## READING TEXT:
The host interface 504 is coupled to the memory management circuit 502 and may be coupled to the connection interface unit 402 to receive and identify the commands and data transmitted by the host system 11. In other words, the commands and data sent by the host system 11 are transmitted to the memory management circuit 502 through the host interface 504. In the present exemplary embodiment, the host interface 504 is compatible with the SATA standard. However, it should be understood that the present disclosure is not limited thereto. The host interface 504 may also be compatible with the PATA standard, the IEEE 1394 standard, the PCI Express standard, the USB standard, the UHS-I interface standard, the UHS-II interface standard, the SD standard, the MS standard, the MMC standard, the CF standard, the IDE standard, or other suitable standards for data transmission.

## SOURCE INFORMATION:
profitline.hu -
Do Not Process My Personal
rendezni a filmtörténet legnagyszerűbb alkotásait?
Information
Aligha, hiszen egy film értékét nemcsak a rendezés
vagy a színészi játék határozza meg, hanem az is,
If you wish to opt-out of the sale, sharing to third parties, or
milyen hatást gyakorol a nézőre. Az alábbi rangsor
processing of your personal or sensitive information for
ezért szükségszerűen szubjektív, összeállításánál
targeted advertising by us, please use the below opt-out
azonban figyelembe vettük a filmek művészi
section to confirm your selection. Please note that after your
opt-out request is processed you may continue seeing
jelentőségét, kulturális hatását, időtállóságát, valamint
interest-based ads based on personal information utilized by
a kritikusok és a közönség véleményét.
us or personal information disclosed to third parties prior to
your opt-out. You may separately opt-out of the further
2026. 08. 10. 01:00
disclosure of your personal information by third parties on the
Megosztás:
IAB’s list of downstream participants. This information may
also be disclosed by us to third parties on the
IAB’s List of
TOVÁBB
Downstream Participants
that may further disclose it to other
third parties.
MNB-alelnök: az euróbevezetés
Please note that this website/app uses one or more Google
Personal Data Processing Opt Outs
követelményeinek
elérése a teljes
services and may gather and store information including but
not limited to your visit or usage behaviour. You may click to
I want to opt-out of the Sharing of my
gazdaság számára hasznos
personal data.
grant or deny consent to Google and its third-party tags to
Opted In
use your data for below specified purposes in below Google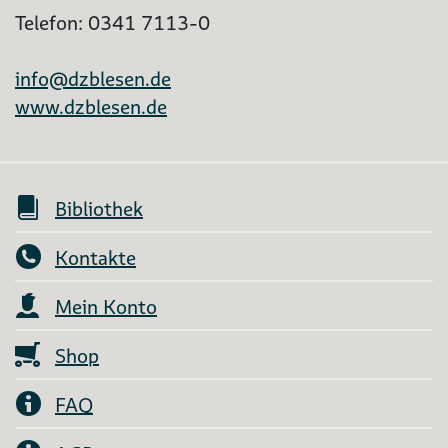
Telefon: 0341 7113-0
info@dzblesen.de
www.dzblesen.de
Bibliothek
Kontakte
Mein Konto
Shop
FAQ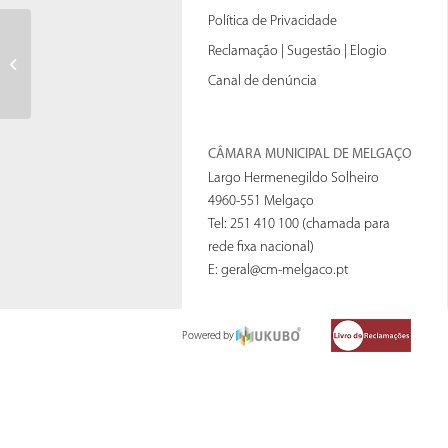
Política de Privacidade
Reclamação | Sugestão | Elogio
22PRJ0202ITUR01
Canal de denúncia
CÂMARA MUNICIPAL DE MELGAÇO
Largo Hermenegildo Solheiro
4960-551 Melgaço
Tel: 251 410 100 (chamada para
rede fixa nacional)
E:
geral@cm-melgaco.pt
Powered by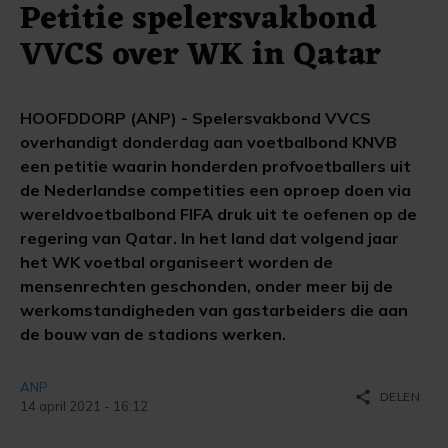
Petitie spelersvakbond
VVCS over WK in Qatar
HOOFDDORP (ANP) - Spelersvakbond VVCS
overhandigt donderdag aan voetbalbond KNVB
een petitie waarin honderden profvoetballers uit
de Nederlandse competities een oproep doen via
wereldvoetbalbond FIFA druk uit te oefenen op de
regering van Qatar. In het land dat volgend jaar
het WK voetbal organiseert worden de
mensenrechten geschonden, onder meer bij de
werkomstandigheden van gastarbeiders die aan
de bouw van de stadions werken.
ANP
share
DELEN
14 april 2021 - 16:12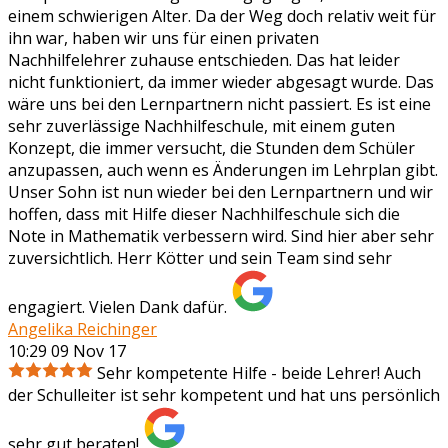
einem schwierigen Alter. Da der Weg doch relativ weit für
ihn war, haben wir uns für einen privaten
Nachhilfelehrer zuhause entschieden. Das hat leider
nicht funktioniert, da immer wieder abgesagt wurde. Das
wäre uns bei den Lernpartnern nicht passiert. Es ist eine
sehr zuverlässige Nachhilfeschule, mit einem guten
Konzept, die immer versucht, die Stunden dem Schüler
anzupassen, auch wenn es Änderungen im Lehrplan gibt.
Unser Sohn ist nun wieder bei den Lernpartnern und wir
hoffen, dass mit Hilfe dieser Nachhilfeschule sich die
Note in Mathematik verbessern wird. Sind hier aber sehr
zuversichtlich. Herr Kötter und sein Team sind sehr
engagiert. Vielen Dank dafür.
Angelika Reichinger
10:29 09 Nov 17
Sehr kompetente Hilfe - beide Lehrer! Auch
der Schulleiter ist sehr kompetent und hat uns persönlich
sehr gut beraten!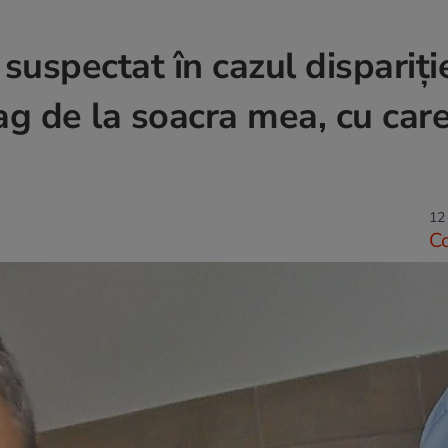
suspectat în cazul dispariţie
trag de la soacra mea, cu car
12 
C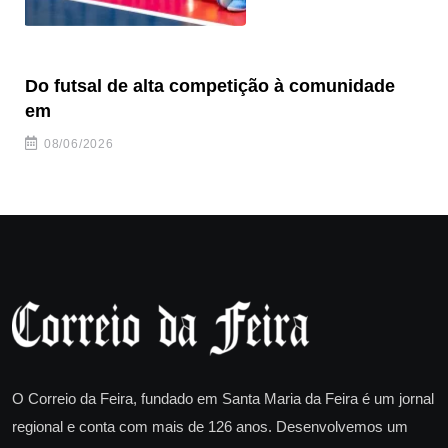
Do futsal de alta competição à comunidade
“F
em
08/06/2026
O Correio da Feira, fundado em Santa Maria da Feira é um jornal
regional e conta com mais de 126 anos. Desenvolvemos um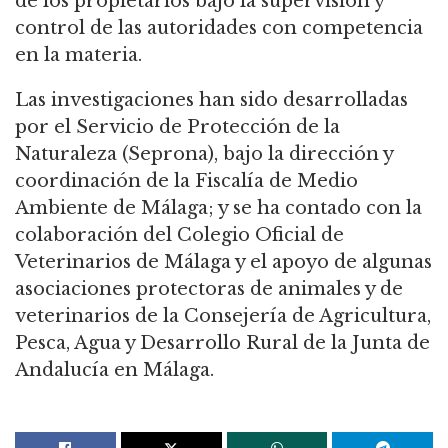
de los propietarios bajo la supervisión y
control de las autoridades con competencia
en la materia.
Las investigaciones han sido desarrolladas
por el Servicio de Protección de la
Naturaleza (Seprona), bajo la dirección y
coordinación de la Fiscalía de Medio
Ambiente de Málaga; y se ha contado con la
colaboración del Colegio Oficial de
Veterinarios de Málaga y el apoyo de algunas
asociaciones protectoras de animales y de
veterinarios de la Consejería de Agricultura,
Pesca, Agua y Desarrollo Rural de la Junta de
Andalucía en Málaga.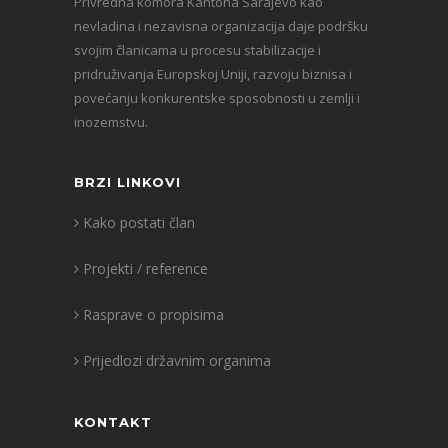
Privredna komora Kantona Sarajevo kao
nevladina i nezavisna organizacija daje podršku
svojim članicama u procesu stabilizacije i
pridruživanja Europskoj Uniji, razvoju biznisa i
povećanju konkurentske sposobnosti u zemlji i
inozemstvu.
BRZI LINKOVI
Kako postati član
Projekti / reference
Rasprave o propisima
Prijedlozi državnim organima
KONTAKT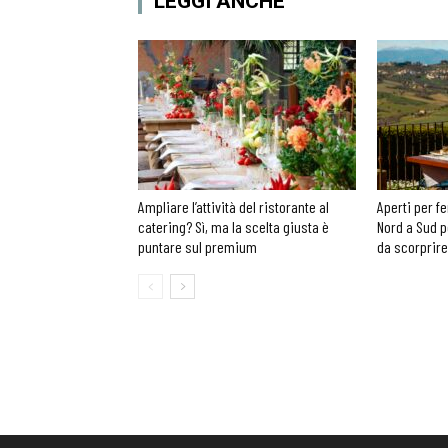
LEGGI ANCHE
Ampliare l’attività del ristorante al
Aperti per fe
catering? Sì, ma la scelta giusta è
Nord a Sud p
puntare sul premium
da scorprire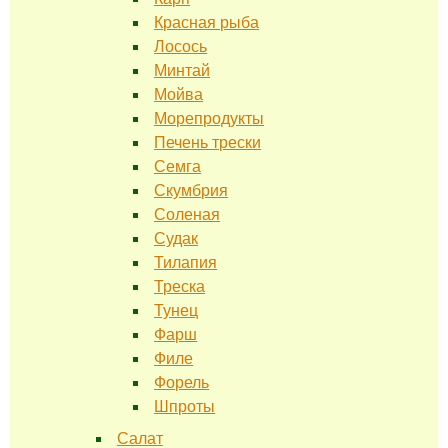
Красная рыба
Лосось
Минтай
Мойва
Морепродукты
Печень трески
Семга
Скумбрия
Соленая
Судак
Тилапия
Треска
Тунец
Фарш
Филе
Форель
Шпроты
Салат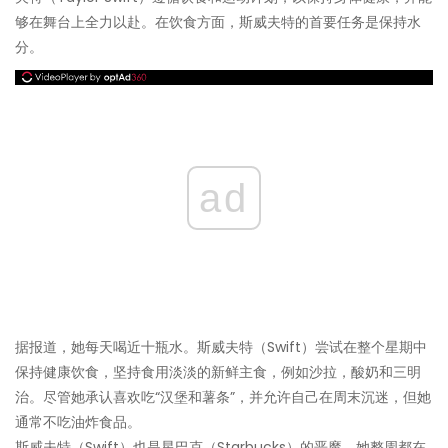
够在舞台上全力以赴。在饮食方面，斯威夫特的首要任务是保持水
分。
ad
据报道，她每天喝近十瓶水。斯威夫特（Swift）尝试在整个星期中
保持健康饮食，坚持食用淡淡的新鲜主食，例如沙拉，酸奶和三明
治。尽管她承认喜欢吃“汉堡和薯条”，并允许自己在周末沉迷，但她
通常不吃油炸食品。
斯威夫特（Swift）也是星巴克（Starbucks）的恶魔，她整周都在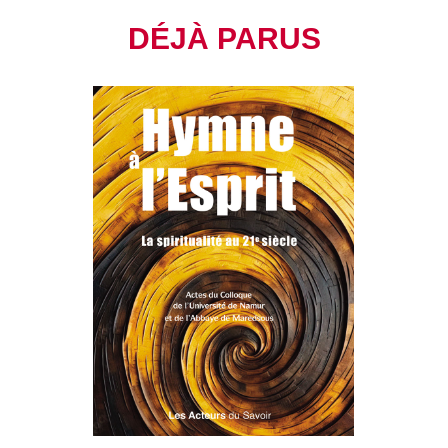
DÉJÀ PARUS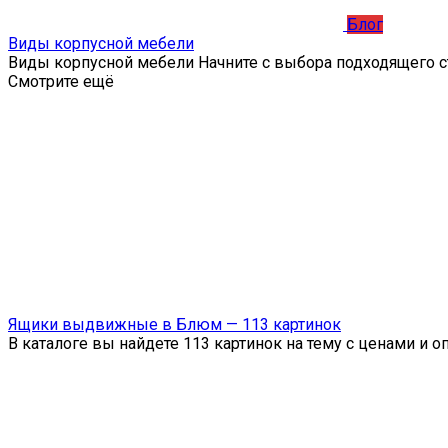
Блог
Виды корпусной мебели
Виды корпусной мебели Начните с выбора подходящего с
Смотрите ещё
Ящики выдвижные в Блюм — 113 картинок
В каталоге вы найдете 113 картинок на тему с ценами и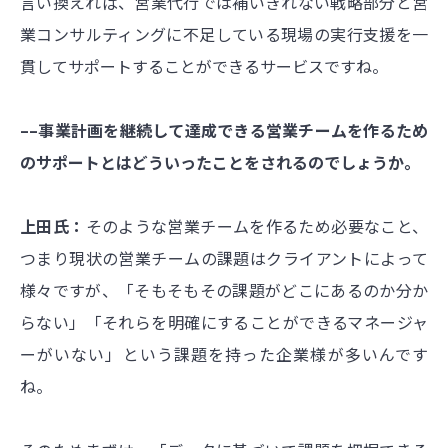
言い換えれば、営業代行では補いきれない戦略部分と営
業コンサルティングに不足している現場の実行支援を一
貫してサポートすることができるサービスですね。
––事業計画を継続して達成できる営業チームを作るため
のサポートとはどういったことをされるのでしょうか。
上田氏：
そのような営業チームを作るため必要なこと、
つまり現状の営業チームの課題はクライアントによって
様々ですが、「そもそもその課題がどこにあるのか分か
らない」「それらを明確にすることができるマネージャ
ーがいない」という課題を持った企業様が多いんです
ね。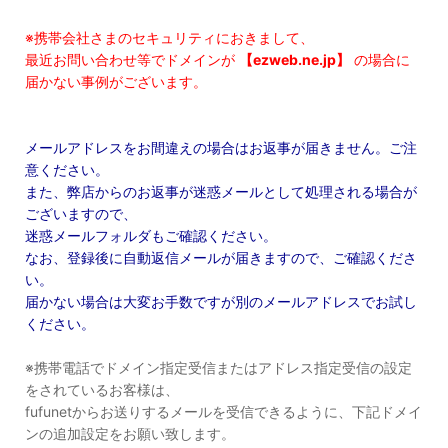
※携帯会社さまのセキュリティにおきまして、
最近お問い合わせ等でドメインが
【ezweb.ne.jp】
の場合に
届かない事例がございます。
メールアドレスをお間違えの場合はお返事が届きません。ご注
意ください。
また、弊店からのお返事が迷惑メールとして処理される場合が
ございますので、
迷惑メールフォルダもご確認ください。
なお、登録後に自動返信メールが届きますので、ご確認くださ
い。
届かない場合は大変お手数ですが別のメールアドレスでお試し
ください。
※携帯電話でドメイン指定受信またはアドレス指定受信の設定
をされているお客様は、
fufunetからお送りするメールを受信できるように、下記ドメイ
ンの追加設定をお願い致します。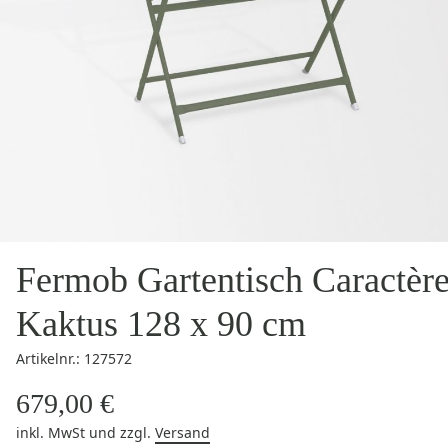
Fermob Gartentisch Caractèr
Kaktus 128 x 90 cm
Artikelnr.: 127572
679,00 €
inkl. MwSt
und zzgl.
Versand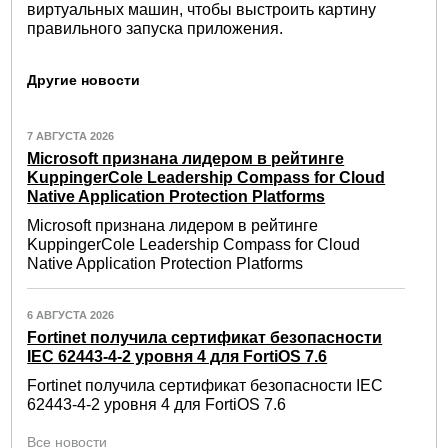
виртуальных машин, чтобы выстроить картину
правильного запуска приложения.
Другие новости
7 АВГУСТА 2026
Microsoft признана лидером в рейтинге
KuppingerCole Leadership Compass for Cloud
Native Application Protection Platforms
Microsoft признана лидером в рейтинге
KuppingerCole Leadership Compass for Cloud
Native Application Protection Platforms
6 АВГУСТА 2026
Fortinet получила сертификат безопасности
IEC 62443-4-2 уровня 4 для FortiOS 7.6
Fortinet получила сертификат безопасности IEC
62443-4-2 уровня 4 для FortiOS 7.6
Все новости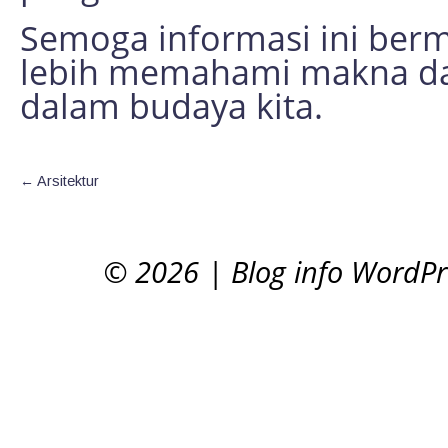
Semoga informasi ini be
lebih memahami makna da
dalam budaya kita.
←
Arsitektur
© 2026
|
Blog info WordP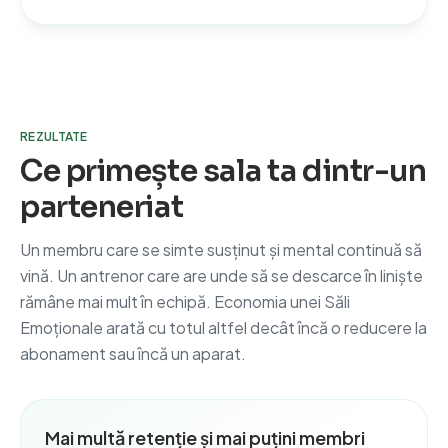
REZULTATE
Ce primește sala ta dintr-un
parteneriat
Un membru care se simte susținut și mental continuă să
vină. Un antrenor care are unde să se descarce în liniște
rămâne mai mult în echipă. Economia unei Săli
Emoționale arată cu totul altfel decât încă o reducere la
abonament sau încă un aparat.
Mai multă retenție și mai puțini membri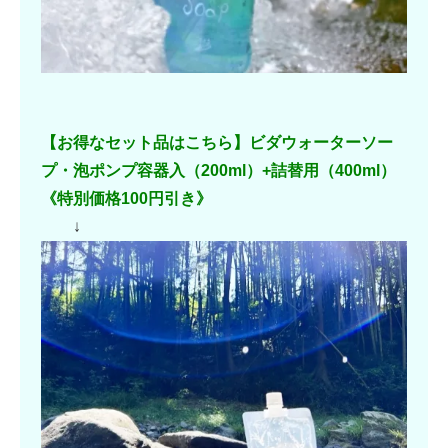
【お得なセット品はこちら】ビダウォーターソー
プ・泡ポンプ容器入（200ml）+詰替用（400ml）
《特別価格100円引き》
↓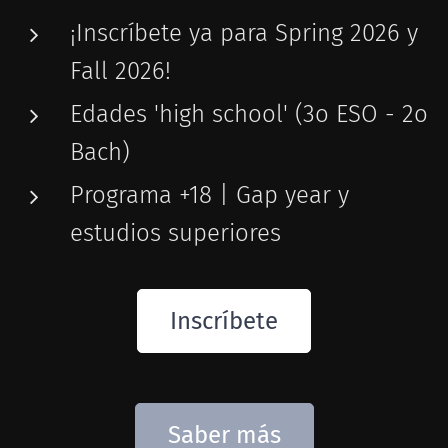
¡Inscríbete ya para Spring 2026 y
Fall 2026!
Edades 'high school' (3o ESO - 2o
Bach)
Programa +18 | Gap year y
estudios superiores
Inscríbete
Saber más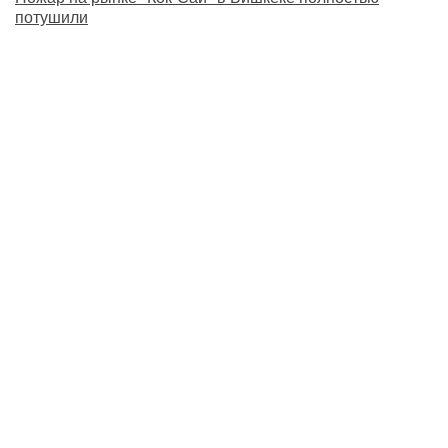
потушили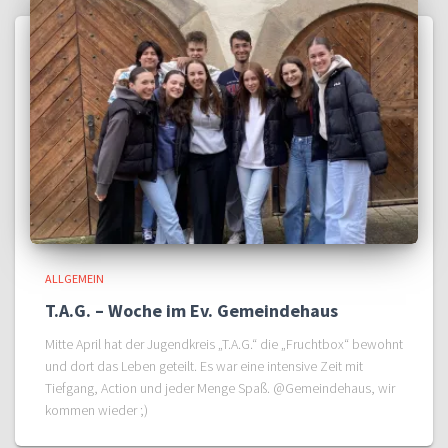
ALLGEMEIN
T.A.G. – Woche im Ev. Gemeindehaus
Mitte April hat der Jugendkreis „T.A.G.“ die „Fruchtbox“ bewohnt
und dort das Leben geteilt. Es war eine intensive Zeit mit
Tiefgang, Action und jeder Menge Spaß. @Gemeindehaus, wir
kommen wieder ;)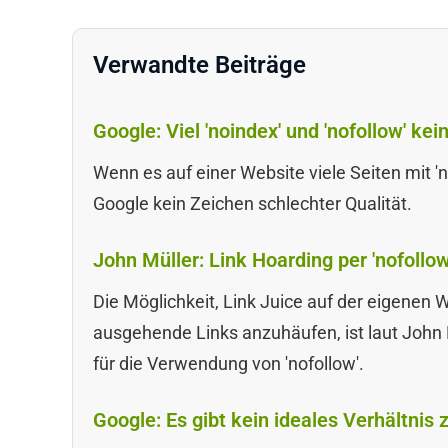
Verwandte Beiträge
Google: Viel 'noindex' und 'nofollow' ke
Wenn es auf einer Website viele Seiten mit 'no
Google kein Zeichen schlechter Qualität.
John Müller: Link Hoarding per 'nofollo
Die Möglichkeit, Link Juice auf der eigenen W
ausgehende Links anzuhäufen, ist laut John
für die Verwendung von 'nofollow'.
Google: Es gibt kein ideales Verhältnis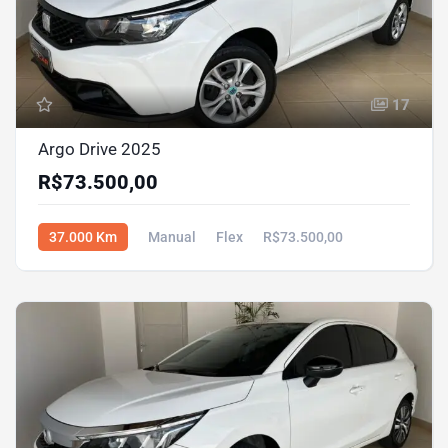
17
Argo Drive 2025
R$73.500,00
37.000 Km
Manual
Flex
R$73.500,00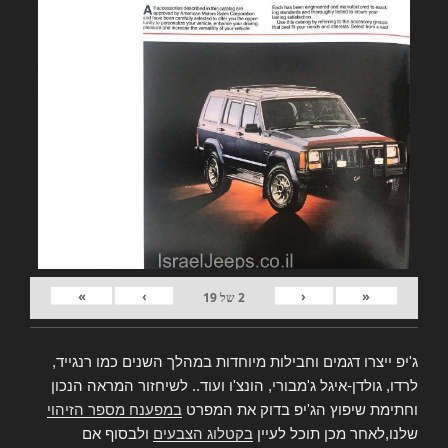
»
›
‹
«
2
של
19
ג'יפ ייצרו דגמים וחבילות מיוחדות במהלך השנים כמו רנגייד,
לרדו, גולדן-איגל ג'מבורי, הונצ'ו ועוד.. לשיחזור המראה הנכון
וחתימת שיפוץ הג'יפ בדוק את המפרט
במפענח מספר הזיהוי
שלנו,לאחר מכן תוכל לעיין
בקטלוג הצבעים
ולבסוף אם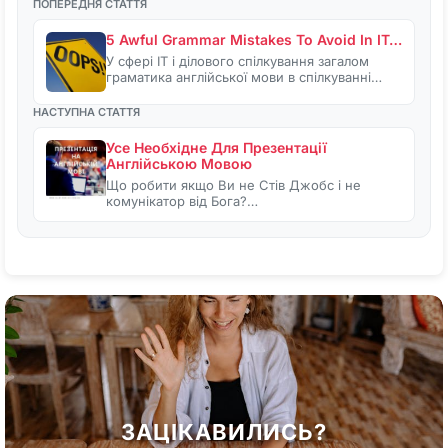
ПОПЕРЕДНЯ СТАТТЯ
5 Awful Grammar Mistakes To Avoid In IT…
У сфері IT і ділового спілкування загалом
граматика англійської мови в спілкуванні…
НАСТУПНА СТАТТЯ
Усе Необхідне Для Презентації
Англійською Мовою
Що робити якщо Ви не Стів Джобс і не
комунікатор від Бога?…
ЗАЦІКАВИЛИСЬ?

## EXERCISE REQUIREMENTS:
Please answer these about the host interface text:
1. Which circuit is the host interface 504 coupled to?
2. Through what are the commands and data sent by the host system 11 transmitted to the memory management circuit 502?
3. In the present exemplary embodiment, which standard is the host interface 504 compatible with?
Use only the host interface text, not the data.

## COMPLETED EXERCISE:
1. The memory management circuit 502.
2. The host interface 504.
3. The SATA standard.